Another century-old Canary Island palm tree is growing in the patio of the Pacific Beach Presbyterian Church at Garnet Avenue and Jewell Street. The church’s web site actually presents its history through the character of this tree; ‘My name is Phoenix Canariensis . . . I live and grow in the patio of the Pacific Beach Presbyterian Church. I really don’t know where I came from but that’s not important because new life began for me in 1915 when the Ladies Aid Society transplanted me to beautify the barren sandy soil around their church’. After recounting a century of history, the tree describes its present environment; ‘I now live on the busiest street in all of San Diego. I am completely surrounded by businesses and apartments. Parking is a problem. People from the streets sometimes sleep in this patio, giving testimony to the gravity of the times’. It even considers its future; ‘Some say that the life of a Canary Date Palm is about 80 years. I know that I shall soon complete my cycle of life. The men seem to know it too. They are giving me extra attention . . . I even see a new family of palm trees in the refurbished patio’.
Other trees in Pacific Beach may not qualify as iconic but could still be considered old friends.

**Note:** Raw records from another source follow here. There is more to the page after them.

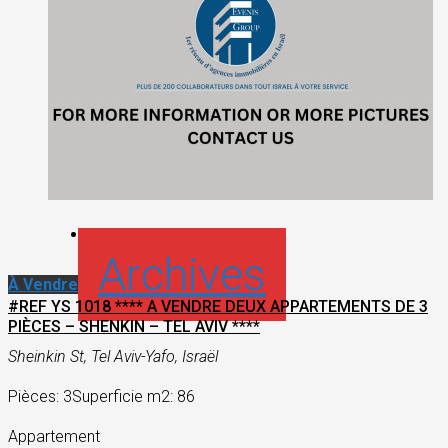
Archives
À Vendre
#REF YS 1018 **** A VENDRE DEUX APPARTEMENTS DE 3
PIÈCES – SHENKIN – TEL AVIV ****
Sheinkin St, Tel Aviv-Yafo, Israël
Pièces: 3
Superficie m2: 86
Appartement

When I was growing up on Diamond Street across from Brown Military Academy in the 1950s we had a decent view to the southwest, including the bay, Point Loma and the ocean. Before that view was obscured by the glaring Newberry’s sign in 1961 and completely blotted out by the Plaza Apartments in 1970, one of the most prominent landmarks visible from our front window was a tall Norfolk Island Pine tree, perfectly symmetrical, growing a few blocks south.
We traced it to Hornblend Street, just west of Kendall Street, where it is still growing in front of the historic house which is now the Baldwin Academy. It must be about 90 years old; it was already tall in an aerial photo of Brown Military Academy taken in 1938. I seem to recall that it had a lighted star on top during the holiday season, although I can’t imagine how anyone could have placed it there.
After last week’s fatal accident in Pacific Beach city crews went to Ocean Beach to cut down a pair of Torrey Pines that the city had deemed unstable and a threat to public safety. According to the Union-Tribune, a local resident stopped to see what was going on and became infuriated when he was told that two historic trees planted in the 1930s were going to have to come down. He placed himself in front of one of the trees, defending it from the city workers, presumably brandishing chainsaws, until they were able to convince him that the trees had been condemned. He then walked away, unable to watch the destruction. Other residents also joined in the complaints, saying that the trees were some of the most historic in that coastal community. The Torrey Pines were eventually cut down, but this incident again showed the fondness that a community can express for their historic trees.